JUnit test results (NetBeans IDE)

Results summary

  • The support for CAdES-BES, CAdES-BpB and CAdES-T was quite good, except for the missing support for counter signatures (BES-6).
  • For CAdES-EPES some participants were reporting problems.
  • For CAdES-C and CadES-X* we had some issues related to the ordering of revocation information references.
  • We did not perform any CAdES-A and signature upgrades (CAdES-UpdArb).
Support for correctly verifying signatures was mostly lacking and we did not put any big effort into resolving that during the event, as the verification support will be largely changed in the next version of SD DSS.

Conclusions

We participated in the event and had good interoperability results for the basic forms of CAdES, during the limited time-frame.

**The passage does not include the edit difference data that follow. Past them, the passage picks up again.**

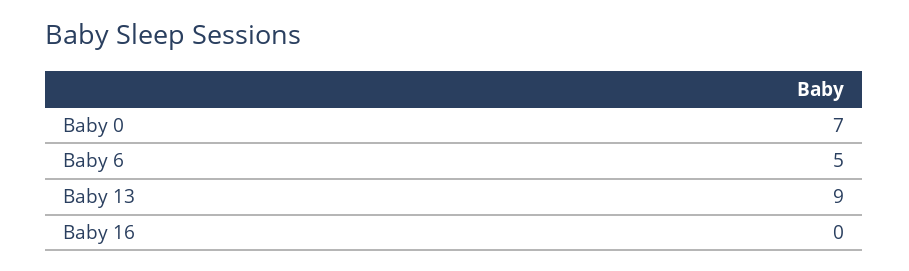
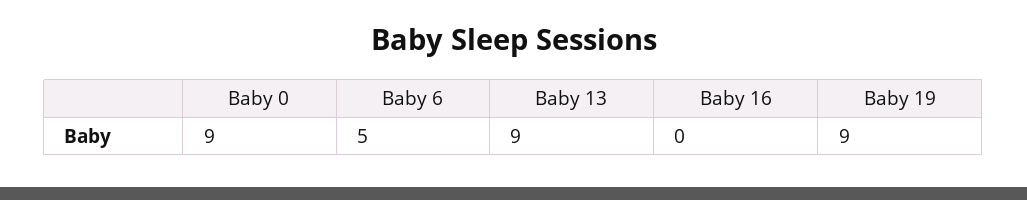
Baby 0: 7 -> 9
Baby 19: none -> 9

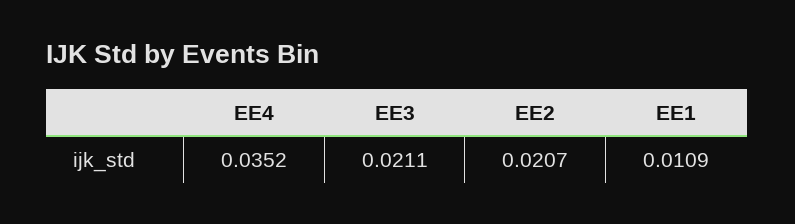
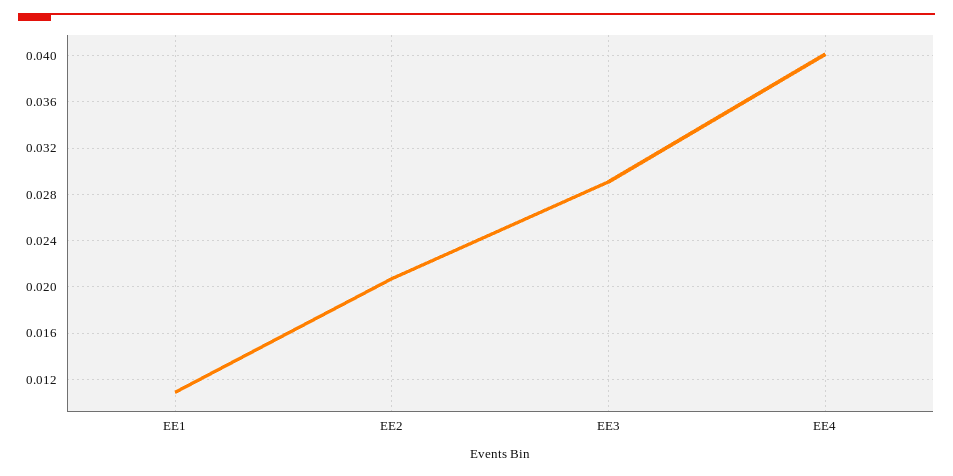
EE4: 0.0352 -> 0.04
EE3: 0.0211 -> 0.029

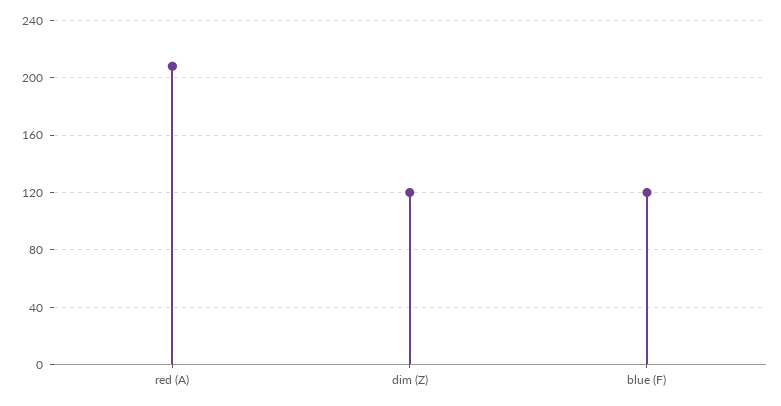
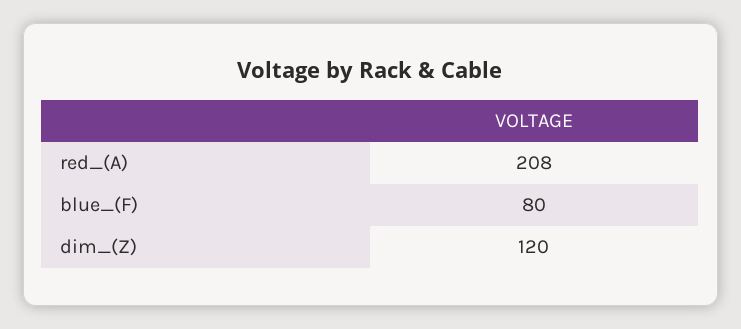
blue (F): 120 -> 80

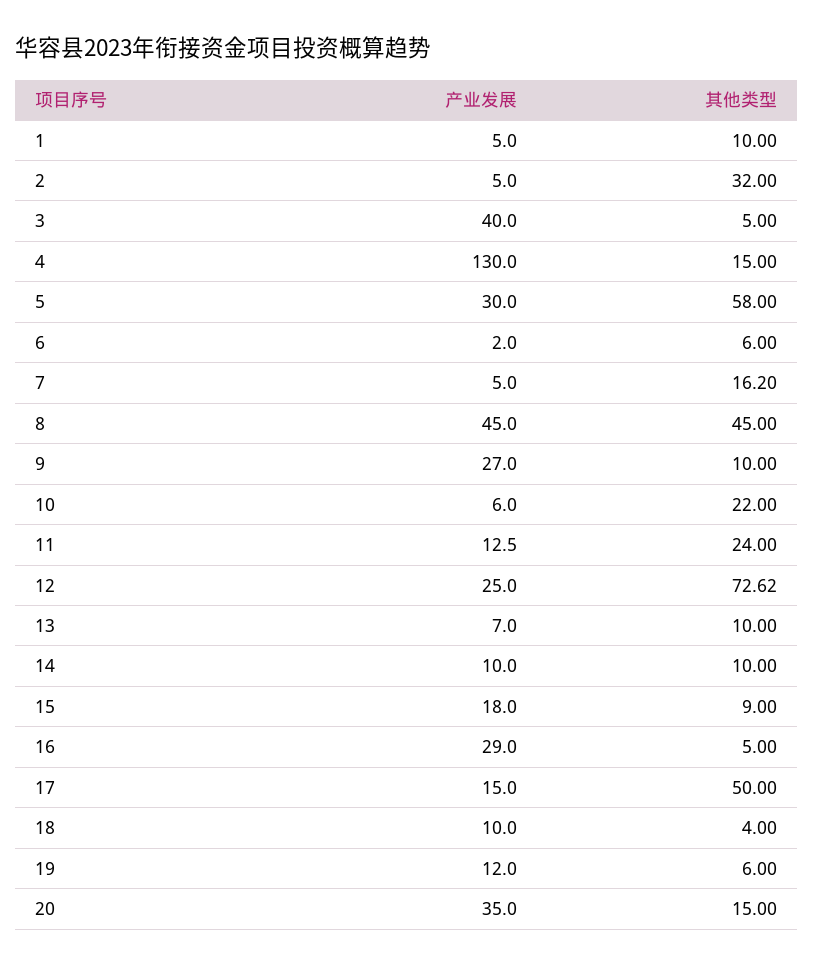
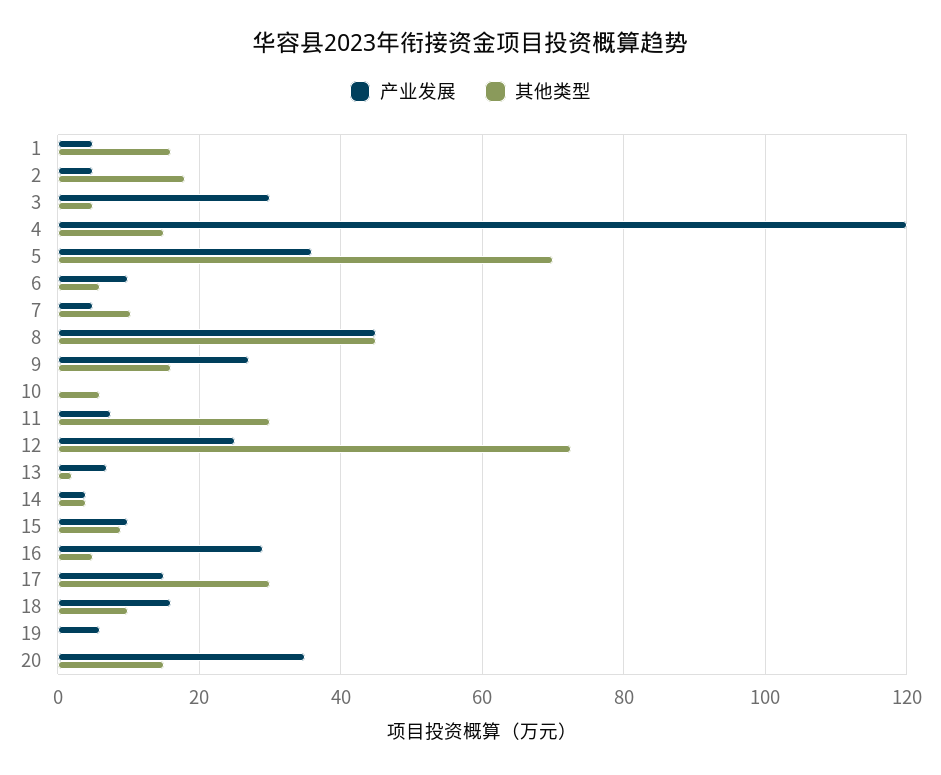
其他类型, 1: 10 -> 16
其他类型, 2: 32 -> 18
产业发展, 3: 40 -> 30
产业发展, 4: 130 -> 120
产业发展, 5: 30 -> 36
其他类型, 5: 58 -> 70
产业发展, 6: 2 -> 10
其他类型, 7: 16.2 -> 10
其他类型, 9: 10 -> 16
产业发展, 10: 6 -> 0
其他类型, 10: 22 -> 6
产业发展, 11: 12.5 -> 8
其他类型, 11: 24 -> 30
其他类型, 13: 10 -> 2
产业发展, 14: 10 -> 4
其他类型, 14: 10 -> 4
产业发展, 15: 18 -> 10
其他类型, 17: 50 -> 30
产业发展, 18: 10 -> 16
其他类型, 18: 4 -> 10
产业发展, 19: 12 -> 6
其他类型, 19: 6 -> 0

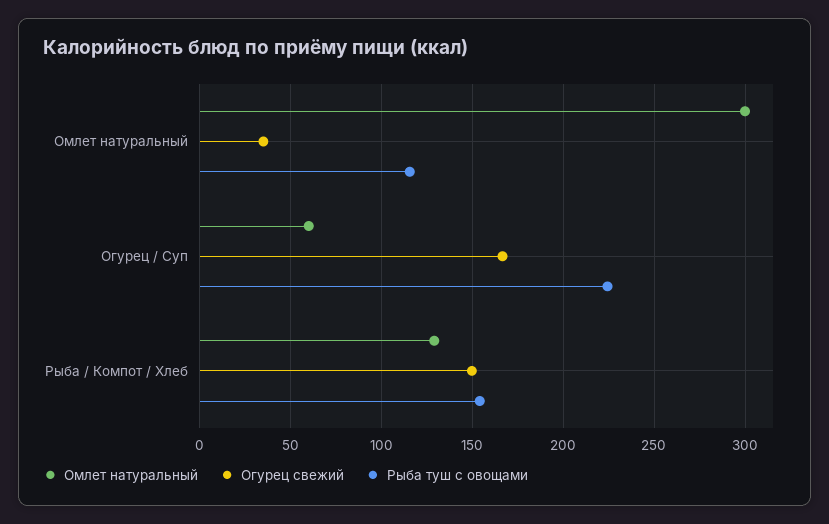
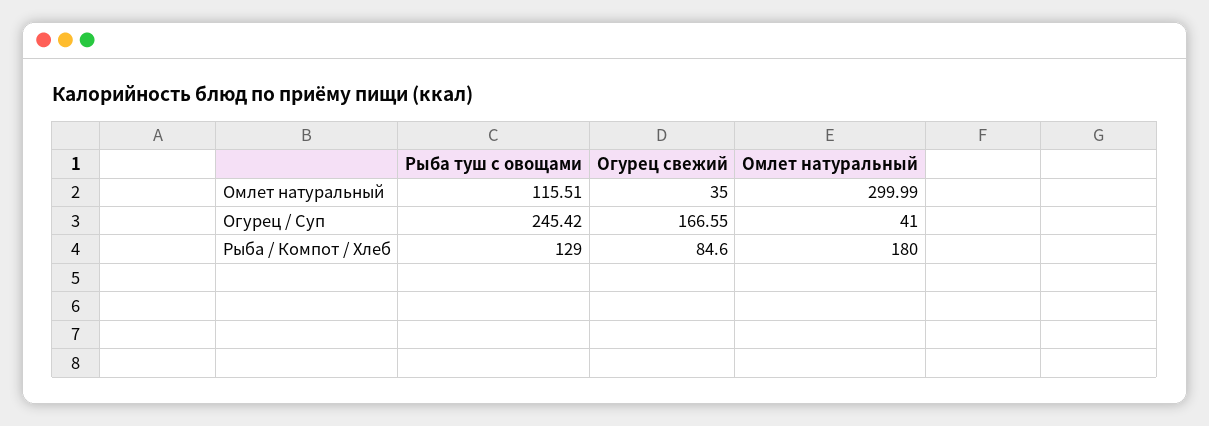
Омлет натуральный, Огурец / Суп: 60 -> 41
Рыба туш с овощами, Огурец / Суп: 225 -> 245.42
Омлет натуральный, Рыба / Компот / Хлеб: 130 -> 180
Огурец свежий, Рыба / Компот / Хлеб: 150 -> 84.6
Рыба туш с овощами, Рыба / Компот / Хлеб: 155 -> 129

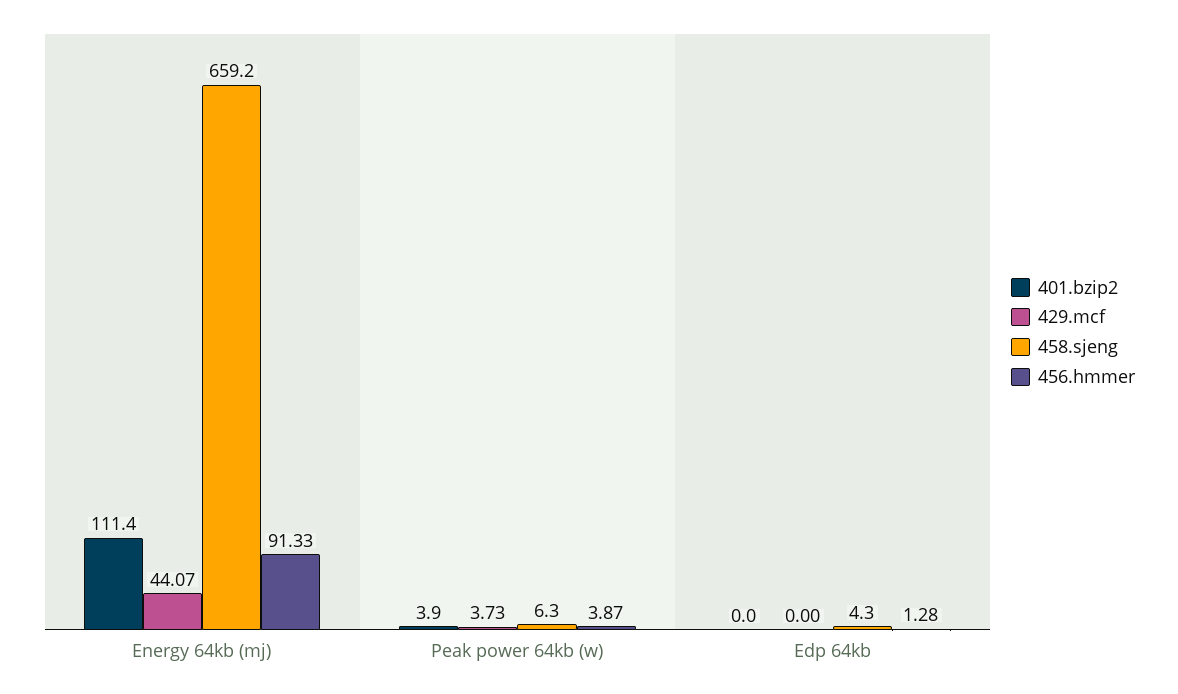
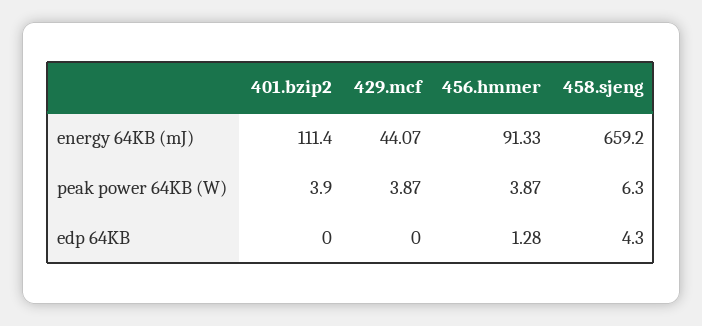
429.mcf, Peak power 64kb (w): 3.73 -> 3.87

We now have a lot more knowledge about CAdES and the SD DSS library. We also developed a set of test cases that will be helpful when developing and integrating CAdES support in SignServer.

More work is needed to make our CAdES implementation stable and to integrate it in SignServer, as well as adding support for the more evolved forms of CAdES (which we did not have time for during this event).

We look forward to attending the next CAdES PlugTest Event!